[DATA TO EXAMINE]:
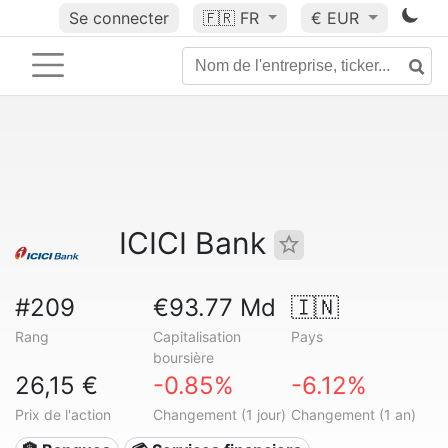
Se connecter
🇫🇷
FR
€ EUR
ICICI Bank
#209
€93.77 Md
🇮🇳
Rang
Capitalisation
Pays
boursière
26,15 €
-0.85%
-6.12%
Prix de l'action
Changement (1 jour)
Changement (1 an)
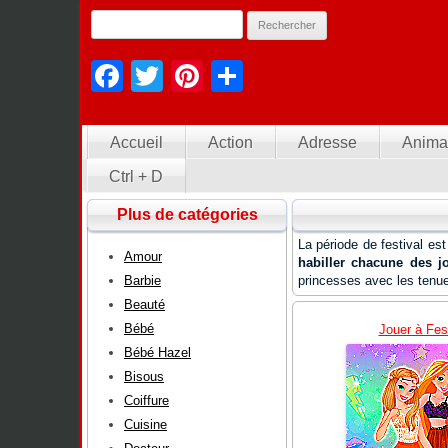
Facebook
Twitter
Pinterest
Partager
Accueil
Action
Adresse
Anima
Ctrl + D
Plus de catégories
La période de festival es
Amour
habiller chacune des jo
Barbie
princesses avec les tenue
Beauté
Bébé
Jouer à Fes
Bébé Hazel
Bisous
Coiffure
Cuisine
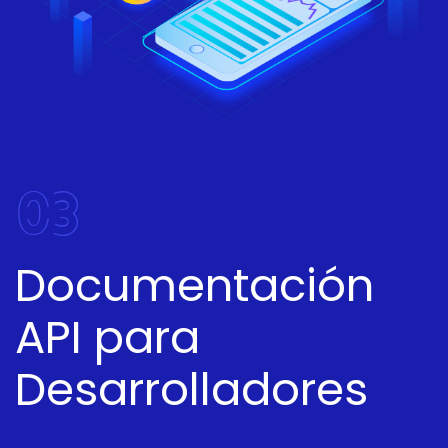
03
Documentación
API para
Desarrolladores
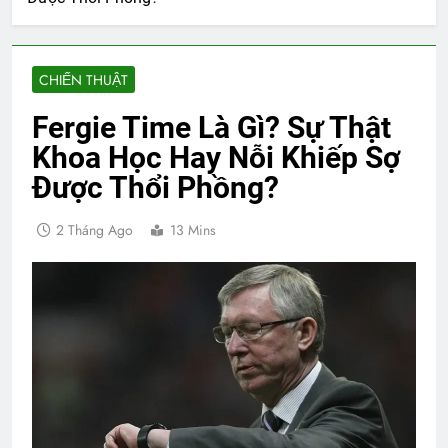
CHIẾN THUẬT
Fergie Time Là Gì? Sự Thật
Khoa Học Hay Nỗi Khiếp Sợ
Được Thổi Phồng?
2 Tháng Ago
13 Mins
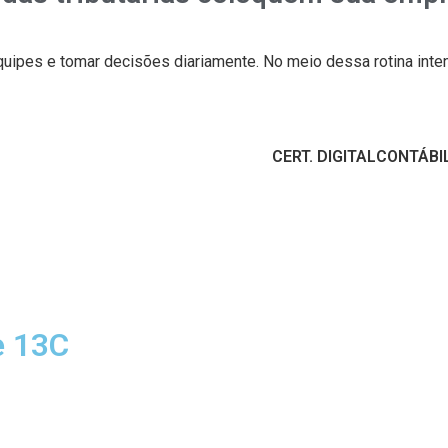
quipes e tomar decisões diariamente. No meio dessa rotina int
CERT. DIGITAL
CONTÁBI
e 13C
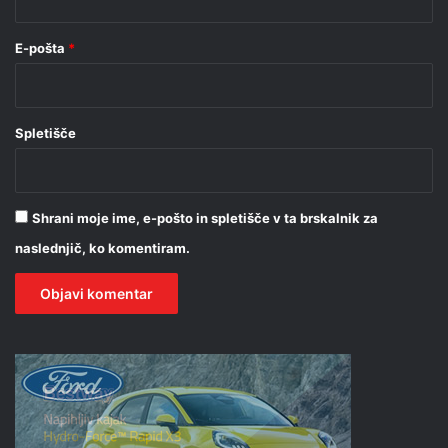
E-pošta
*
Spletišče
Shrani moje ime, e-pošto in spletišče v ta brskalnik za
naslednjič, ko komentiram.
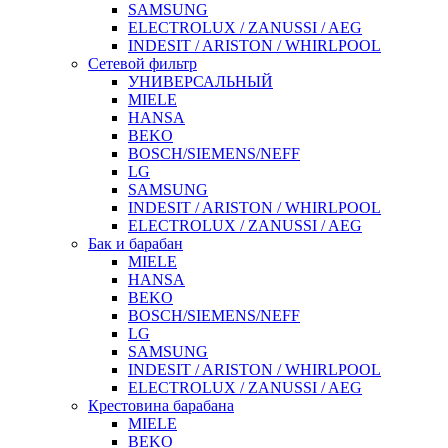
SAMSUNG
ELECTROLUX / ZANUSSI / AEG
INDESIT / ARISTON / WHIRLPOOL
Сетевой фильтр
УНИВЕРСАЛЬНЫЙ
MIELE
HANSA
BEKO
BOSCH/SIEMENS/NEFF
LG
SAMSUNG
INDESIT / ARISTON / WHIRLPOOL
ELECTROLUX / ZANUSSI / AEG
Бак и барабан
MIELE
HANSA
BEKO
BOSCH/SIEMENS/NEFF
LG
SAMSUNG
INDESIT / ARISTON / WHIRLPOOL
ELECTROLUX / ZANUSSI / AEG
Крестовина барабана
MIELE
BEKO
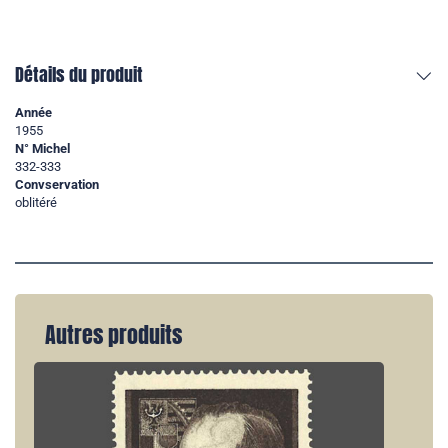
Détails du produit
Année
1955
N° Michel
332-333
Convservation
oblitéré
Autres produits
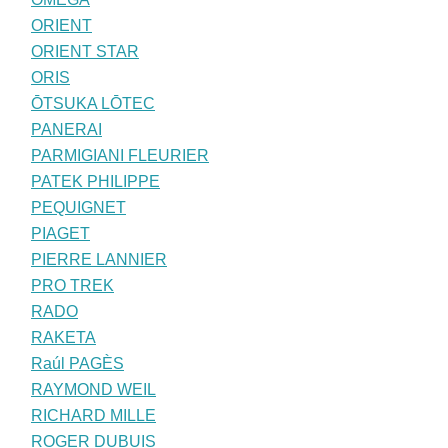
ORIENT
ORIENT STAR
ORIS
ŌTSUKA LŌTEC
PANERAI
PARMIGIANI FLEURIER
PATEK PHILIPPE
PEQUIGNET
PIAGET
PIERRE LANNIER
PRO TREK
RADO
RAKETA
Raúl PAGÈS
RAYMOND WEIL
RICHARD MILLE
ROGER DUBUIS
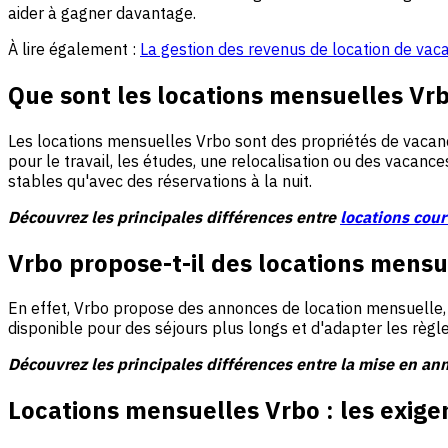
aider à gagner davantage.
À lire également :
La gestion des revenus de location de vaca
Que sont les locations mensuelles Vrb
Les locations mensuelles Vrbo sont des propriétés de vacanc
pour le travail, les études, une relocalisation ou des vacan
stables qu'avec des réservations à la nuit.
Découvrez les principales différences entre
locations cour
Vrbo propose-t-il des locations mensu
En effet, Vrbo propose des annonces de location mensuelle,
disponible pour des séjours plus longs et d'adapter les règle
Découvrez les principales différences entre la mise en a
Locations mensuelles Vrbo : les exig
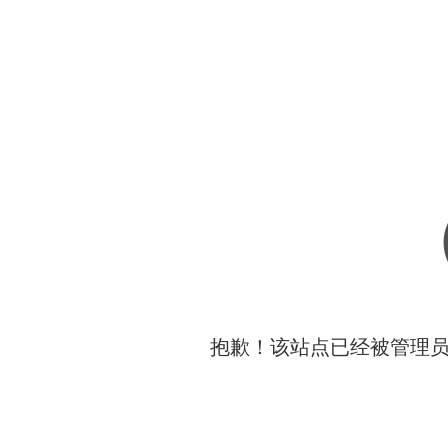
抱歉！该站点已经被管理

[AIM OF THE EXERCISE]: Restate the material above word for word, omitting the pictures.

[PROBLEM SOLUTION]:
Se connecter
🇫🇷
FR
€ EUR
ICICI Bank
#209
€93.77 Md
🇮🇳
Rang
Capitalisation
Pays
boursière
26,15 €
-0.85%
-6.12%
Prix de l'action
Changement (1 jour)
Changement (1 an)
Facebook
Twitter
Pinterest
Partager
Accueil
Action
Adresse
Anima
Ctrl + D
Plus de catégories
La période de festival es
Amour
habiller chacune des jo
Barbie
princesses avec les tenue
Beauté
Bébé
Jouer à Fes
Bébé Hazel
Bisous
Coiffure
Cuisine
03
Documentación
API para
Desarrolladores
CHIẾN THUẬT
Fergie Time Là Gì? Sự Thật
Khoa Học Hay Nỗi Khiếp Sợ
Được Thổi Phồng?
2 Tháng Ago
13 Mins
quipes e tomar decisões diariamente. No meio dessa rotina int
CERT. DIGITAL
CONTÁBI
e 13C
E-pošta
*
Spletišče
Shrani moje ime, e-pošto in spletišče v ta brskalnik za
naslednjič, ko komentiram.
SAMSUNG
ELECTROLUX / ZANUSSI / AEG
INDESIT / ARISTON / WHIRLPOOL
Сетевой фильтр
УНИВЕРСАЛЬНЫЙ
MIELE
HANSA
BEKO
BOSCH/SIEMENS/NEFF
LG
SAMSUNG
INDESIT / ARISTON / WHIRLPOOL
ELECTROLUX / ZANUSSI / AEG
Бак и барабан
MIELE
HANSA
BEKO
BOSCH/SIEMENS/NEFF
LG
SAMSUNG
INDESIT / ARISTON / WHIRLPOOL
ELECTROLUX / ZANUSSI / AEG
Крестовина барабана
MIELE
BEKO
Détails du produit
Année
1955
N° Michel
332-333
Convservation
oblitéré
Autres produits
ORIENT
ORIENT STAR
ORIS
ŌTSUKA LŌTEC
PANERAI
PARMIGIANI FLEURIER
PATEK PHILIPPE
PEQUIGNET
PIAGET
PIERRE LANNIER
PRO TREK
RADO
RAKETA
Raúl PAGÈS
RAYMOND WEIL
RICHARD MILLE
ROGER DUBUIS
aider à gagner davantage.
À lire également :
La gestion des revenus de location de vaca
Que sont les locations mensuelles Vrb
Les locations mensuelles Vrbo sont des propriétés de vacanc
pour le travail, les études, une relocalisation ou des vacan
stables qu'avec des réservations à la nuit.
Découvrez les principales différences entre
locations cour
Vrbo propose-t-il des locations mensu
En effet, Vrbo propose des annonces de location mensuelle,
disponible pour des séjours plus longs et d'adapter les règle
Découvrez les principales différences entre la mise en a
Locations mensuelles Vrbo : les exig
抱歉！该站点已经被管理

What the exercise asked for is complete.